### WHAT TO DO
Output a verbatim copy of the data, cut off after the line that contains "booking.com".

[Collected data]
══════════

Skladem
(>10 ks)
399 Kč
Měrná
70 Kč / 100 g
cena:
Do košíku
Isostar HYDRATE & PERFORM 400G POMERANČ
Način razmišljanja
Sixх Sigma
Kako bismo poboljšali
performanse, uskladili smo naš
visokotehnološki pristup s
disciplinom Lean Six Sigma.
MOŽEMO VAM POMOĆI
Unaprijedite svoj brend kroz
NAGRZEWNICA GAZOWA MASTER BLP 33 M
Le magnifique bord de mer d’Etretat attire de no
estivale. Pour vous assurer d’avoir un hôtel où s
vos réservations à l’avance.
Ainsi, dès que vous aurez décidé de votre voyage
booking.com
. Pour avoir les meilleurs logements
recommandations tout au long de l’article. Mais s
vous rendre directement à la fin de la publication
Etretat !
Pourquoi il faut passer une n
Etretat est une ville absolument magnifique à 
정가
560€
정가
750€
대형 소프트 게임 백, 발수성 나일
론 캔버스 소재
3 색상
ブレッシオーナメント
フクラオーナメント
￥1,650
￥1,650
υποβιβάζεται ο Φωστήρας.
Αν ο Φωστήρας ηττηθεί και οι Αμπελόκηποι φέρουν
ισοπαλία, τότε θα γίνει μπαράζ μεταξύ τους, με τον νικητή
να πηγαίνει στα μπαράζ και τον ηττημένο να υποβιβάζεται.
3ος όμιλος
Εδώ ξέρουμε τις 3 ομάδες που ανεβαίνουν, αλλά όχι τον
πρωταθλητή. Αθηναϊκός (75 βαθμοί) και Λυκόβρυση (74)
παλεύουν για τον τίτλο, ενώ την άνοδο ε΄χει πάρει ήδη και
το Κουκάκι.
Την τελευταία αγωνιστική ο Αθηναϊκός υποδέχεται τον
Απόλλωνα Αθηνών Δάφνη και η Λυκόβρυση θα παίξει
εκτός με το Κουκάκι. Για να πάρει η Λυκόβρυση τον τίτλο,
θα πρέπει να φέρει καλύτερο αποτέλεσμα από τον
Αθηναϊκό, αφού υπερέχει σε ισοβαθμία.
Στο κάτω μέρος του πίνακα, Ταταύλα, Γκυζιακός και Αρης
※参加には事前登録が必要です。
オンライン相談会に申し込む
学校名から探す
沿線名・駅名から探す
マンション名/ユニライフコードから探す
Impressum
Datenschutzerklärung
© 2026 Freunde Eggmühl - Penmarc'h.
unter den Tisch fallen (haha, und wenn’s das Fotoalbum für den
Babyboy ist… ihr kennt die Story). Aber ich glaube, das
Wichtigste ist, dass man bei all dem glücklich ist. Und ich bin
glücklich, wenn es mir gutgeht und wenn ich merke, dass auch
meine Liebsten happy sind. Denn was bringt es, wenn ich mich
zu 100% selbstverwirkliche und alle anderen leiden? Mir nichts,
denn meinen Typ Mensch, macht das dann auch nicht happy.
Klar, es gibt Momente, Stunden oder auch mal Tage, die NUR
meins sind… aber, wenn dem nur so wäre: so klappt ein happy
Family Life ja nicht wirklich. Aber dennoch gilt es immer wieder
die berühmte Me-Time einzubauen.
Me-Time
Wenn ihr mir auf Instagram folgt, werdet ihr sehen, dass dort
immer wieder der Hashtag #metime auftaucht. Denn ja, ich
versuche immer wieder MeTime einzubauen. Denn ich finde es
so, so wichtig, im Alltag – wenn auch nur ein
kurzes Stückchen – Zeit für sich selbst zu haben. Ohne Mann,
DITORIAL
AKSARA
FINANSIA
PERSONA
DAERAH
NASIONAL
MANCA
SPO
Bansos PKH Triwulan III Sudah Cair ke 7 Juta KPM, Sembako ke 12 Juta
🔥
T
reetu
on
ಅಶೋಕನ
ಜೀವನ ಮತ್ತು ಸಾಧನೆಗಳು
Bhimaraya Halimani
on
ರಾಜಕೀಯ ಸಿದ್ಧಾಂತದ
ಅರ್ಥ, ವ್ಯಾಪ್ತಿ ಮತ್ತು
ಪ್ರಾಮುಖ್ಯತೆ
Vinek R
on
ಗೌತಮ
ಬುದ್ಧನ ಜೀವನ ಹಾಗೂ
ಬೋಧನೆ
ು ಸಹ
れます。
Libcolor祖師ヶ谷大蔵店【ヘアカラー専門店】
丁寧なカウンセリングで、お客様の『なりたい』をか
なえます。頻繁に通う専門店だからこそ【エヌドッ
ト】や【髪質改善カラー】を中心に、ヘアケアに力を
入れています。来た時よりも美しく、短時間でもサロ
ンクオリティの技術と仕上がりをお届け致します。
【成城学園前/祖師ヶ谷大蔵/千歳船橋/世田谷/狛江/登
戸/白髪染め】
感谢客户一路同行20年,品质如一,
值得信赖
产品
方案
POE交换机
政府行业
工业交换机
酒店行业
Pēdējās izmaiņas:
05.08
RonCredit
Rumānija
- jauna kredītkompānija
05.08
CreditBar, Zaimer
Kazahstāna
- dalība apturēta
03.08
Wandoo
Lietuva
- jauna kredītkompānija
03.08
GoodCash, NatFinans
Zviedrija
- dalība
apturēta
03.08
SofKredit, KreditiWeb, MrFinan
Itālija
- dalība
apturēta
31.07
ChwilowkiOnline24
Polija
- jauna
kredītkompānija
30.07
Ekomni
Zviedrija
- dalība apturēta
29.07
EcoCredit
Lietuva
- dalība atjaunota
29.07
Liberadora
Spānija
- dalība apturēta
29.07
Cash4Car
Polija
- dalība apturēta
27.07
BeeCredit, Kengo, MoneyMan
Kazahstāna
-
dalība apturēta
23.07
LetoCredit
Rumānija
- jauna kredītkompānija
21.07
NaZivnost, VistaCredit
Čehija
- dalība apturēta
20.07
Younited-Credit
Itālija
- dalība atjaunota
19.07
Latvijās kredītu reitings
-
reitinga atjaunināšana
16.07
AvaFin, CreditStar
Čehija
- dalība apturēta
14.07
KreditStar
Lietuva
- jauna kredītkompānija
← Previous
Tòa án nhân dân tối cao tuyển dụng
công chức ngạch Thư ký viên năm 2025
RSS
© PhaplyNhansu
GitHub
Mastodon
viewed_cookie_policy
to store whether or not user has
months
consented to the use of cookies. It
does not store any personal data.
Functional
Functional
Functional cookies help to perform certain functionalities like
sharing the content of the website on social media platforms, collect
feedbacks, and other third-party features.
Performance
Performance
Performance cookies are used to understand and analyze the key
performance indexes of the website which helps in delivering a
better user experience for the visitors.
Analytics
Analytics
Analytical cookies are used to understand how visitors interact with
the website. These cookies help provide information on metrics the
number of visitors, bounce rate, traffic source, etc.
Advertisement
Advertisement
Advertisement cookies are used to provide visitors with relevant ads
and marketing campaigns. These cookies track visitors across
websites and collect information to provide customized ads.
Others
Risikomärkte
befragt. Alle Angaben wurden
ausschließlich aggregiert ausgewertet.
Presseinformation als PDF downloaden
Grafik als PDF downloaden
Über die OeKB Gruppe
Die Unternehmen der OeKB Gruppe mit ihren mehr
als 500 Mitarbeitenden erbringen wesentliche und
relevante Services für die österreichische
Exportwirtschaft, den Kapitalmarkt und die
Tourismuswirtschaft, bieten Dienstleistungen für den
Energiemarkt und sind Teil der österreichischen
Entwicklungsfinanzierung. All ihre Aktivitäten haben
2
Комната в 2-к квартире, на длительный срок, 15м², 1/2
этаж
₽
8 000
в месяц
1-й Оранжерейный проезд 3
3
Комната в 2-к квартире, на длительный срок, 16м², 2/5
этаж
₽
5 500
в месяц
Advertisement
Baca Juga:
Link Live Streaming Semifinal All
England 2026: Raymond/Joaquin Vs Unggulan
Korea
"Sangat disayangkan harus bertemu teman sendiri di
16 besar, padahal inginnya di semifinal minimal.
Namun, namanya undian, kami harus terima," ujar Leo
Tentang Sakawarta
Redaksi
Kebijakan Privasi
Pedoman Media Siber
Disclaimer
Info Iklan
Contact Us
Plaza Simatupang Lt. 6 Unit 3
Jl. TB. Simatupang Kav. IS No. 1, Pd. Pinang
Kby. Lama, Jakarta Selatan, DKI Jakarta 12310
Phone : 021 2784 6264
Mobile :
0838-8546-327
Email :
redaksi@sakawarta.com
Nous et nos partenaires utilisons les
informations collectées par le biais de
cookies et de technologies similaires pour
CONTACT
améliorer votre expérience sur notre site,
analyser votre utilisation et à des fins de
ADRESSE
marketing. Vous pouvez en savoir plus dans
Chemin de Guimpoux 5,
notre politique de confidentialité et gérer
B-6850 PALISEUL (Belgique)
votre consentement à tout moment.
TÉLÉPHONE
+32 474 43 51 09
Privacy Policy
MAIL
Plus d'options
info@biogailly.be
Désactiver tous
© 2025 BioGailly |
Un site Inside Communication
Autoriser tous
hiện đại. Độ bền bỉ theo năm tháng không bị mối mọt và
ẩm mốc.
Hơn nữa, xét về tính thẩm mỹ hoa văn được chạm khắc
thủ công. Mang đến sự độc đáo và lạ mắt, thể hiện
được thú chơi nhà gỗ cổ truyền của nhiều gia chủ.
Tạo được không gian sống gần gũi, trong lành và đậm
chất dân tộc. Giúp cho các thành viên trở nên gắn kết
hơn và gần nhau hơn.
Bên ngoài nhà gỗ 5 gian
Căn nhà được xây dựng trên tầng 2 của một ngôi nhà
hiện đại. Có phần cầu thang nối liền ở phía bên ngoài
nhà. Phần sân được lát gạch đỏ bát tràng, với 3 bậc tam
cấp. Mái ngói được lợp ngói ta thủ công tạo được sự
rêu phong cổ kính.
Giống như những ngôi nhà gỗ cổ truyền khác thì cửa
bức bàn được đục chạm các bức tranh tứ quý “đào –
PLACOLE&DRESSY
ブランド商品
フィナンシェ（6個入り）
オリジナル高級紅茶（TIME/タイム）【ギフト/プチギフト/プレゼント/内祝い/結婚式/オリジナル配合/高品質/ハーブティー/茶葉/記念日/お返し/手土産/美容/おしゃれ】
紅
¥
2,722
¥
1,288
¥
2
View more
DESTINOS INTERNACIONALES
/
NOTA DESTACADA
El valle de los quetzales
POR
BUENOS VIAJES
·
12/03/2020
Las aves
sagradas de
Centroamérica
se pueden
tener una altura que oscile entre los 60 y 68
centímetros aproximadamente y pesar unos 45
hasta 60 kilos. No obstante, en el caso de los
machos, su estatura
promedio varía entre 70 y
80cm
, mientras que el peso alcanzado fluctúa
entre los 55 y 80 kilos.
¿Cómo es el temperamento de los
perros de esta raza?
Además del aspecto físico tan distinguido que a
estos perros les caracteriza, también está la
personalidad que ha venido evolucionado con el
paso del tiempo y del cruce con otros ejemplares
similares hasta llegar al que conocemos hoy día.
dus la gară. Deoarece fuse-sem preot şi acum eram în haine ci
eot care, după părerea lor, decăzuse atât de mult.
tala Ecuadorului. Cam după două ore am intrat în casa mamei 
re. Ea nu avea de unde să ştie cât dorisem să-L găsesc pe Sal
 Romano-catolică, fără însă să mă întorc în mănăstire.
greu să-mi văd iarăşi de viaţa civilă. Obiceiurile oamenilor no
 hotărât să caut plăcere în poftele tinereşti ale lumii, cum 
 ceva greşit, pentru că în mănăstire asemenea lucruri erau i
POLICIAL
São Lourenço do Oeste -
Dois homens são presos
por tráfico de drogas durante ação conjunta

══════════

### EXERCISE RESULT
Skladem
(>10 ks)
399 Kč
Měrná
70 Kč / 100 g
cena:
Do košíku
Isostar HYDRATE & PERFORM 400G POMERANČ
Način razmišljanja
Sixх Sigma
Kako bismo poboljšali
performanse, uskladili smo naš
visokotehnološki pristup s
disciplinom Lean Six Sigma.
MOŽEMO VAM POMOĆI
Unaprijedite svoj brend kroz
NAGRZEWNICA GAZOWA MASTER BLP 33 M
Le magnifique bord de mer d’Etretat attire de no
estivale. Pour vous assurer d’avoir un hôtel où s
vos réservations à l’avance.
Ainsi, dès que vous aurez décidé de votre voyage
booking.com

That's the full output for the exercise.